Die breite Öffentlichkeit nimmt davon zwar wenig Notiz, doch innerhalb der Kirchen ist die Demonstration äußerst umstritten. Die Deutsche Bischofkonferenz der katholischen Kirche unterstützt sie offiziell, der Vorsitzende Kardinal Reinhard Marx setzt sich sogar persönlich dafür ein. Auch der Berliner Erzbischof Heiner Koch gehört zu den eifrigsten Befürwortern, im vergangenen Jahr trat er sogar selbst als Redner auf. Doch der Berliner Diözesanrat, das wichtigste katholische Laiengremium der Erzdiözese, ging 2017 erstmals auf Distanz zum „Marsch“. Dafür wurde der Diözesanrat wiederum von ultrakatholischen Medien wie der Zeitung „Tagespost“ oder der Website kath.net mit beißender Kritik angefeindet.

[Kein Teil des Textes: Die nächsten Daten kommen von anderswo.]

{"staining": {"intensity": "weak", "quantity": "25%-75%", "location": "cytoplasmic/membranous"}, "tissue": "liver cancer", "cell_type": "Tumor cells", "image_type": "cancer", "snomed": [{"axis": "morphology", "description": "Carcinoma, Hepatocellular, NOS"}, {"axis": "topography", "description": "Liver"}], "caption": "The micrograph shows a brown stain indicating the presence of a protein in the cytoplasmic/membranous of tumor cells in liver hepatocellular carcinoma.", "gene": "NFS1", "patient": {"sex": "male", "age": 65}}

Die evangelische Kirche steht insgesamt eher auf der Seite der Kritiker der Veranstaltung. Die Landeskirche von Berlin und Brandenburg hat sich bereits 2014 wegen „inhaltlicher Differenzen“ abgewandt, auch auf Bundesebene gibt es keine Unterstützung. Nur Hans-Jürgen Abromeit, der evangelische Bischof von Mecklenburg-Vorpommern, stärkt dem Marsch demonstrativ den Rücken und sendet auch in diesem Jahr ein Grußwort. Ausnahmslos hinter der „Lebensschutzbewegung“ steht hingegen die Deutsche Evangelische Allianz (DEA), das größte Netzwerk evangelikaler Freikirchen. Der DEA-Generalsekretär Hartmut Steeb gehört selbst zu den einflussreichsten Abtreibungsgegner_innen Deutschlands.
Zwischen Leben und Tod
Der „Marsch“ wird vom „Bundesverband Lebensrecht e.V. (BVL)“ organisiert. Der Dachverband hat im April eine neue Vorsitzende gewählt: Alexandra Linder, eine langjährige Szene-Veteranin und Autorin. In ihrem Buch „Geschäft Abtreibung“ behauptet Linder, eine nebulöse „Lobby für Kindstötung“ würde Frauen aus bloßer Profitgier zu Abtreibungen drängen. Die Pharmaindustrie, Krankenkassen und skrupellose Ärzte machen ein „Milliardengeschäft“ mit „Kinderleichen“. Die Eingriffe finden Linders Ansicht nach vor allem aus einem Grund statt: Abtreibungskliniken wollen die Föten für medizinische Experimente an Labors verkaufen. Soweit die einigermaßen schräge Verschwörungstheorie.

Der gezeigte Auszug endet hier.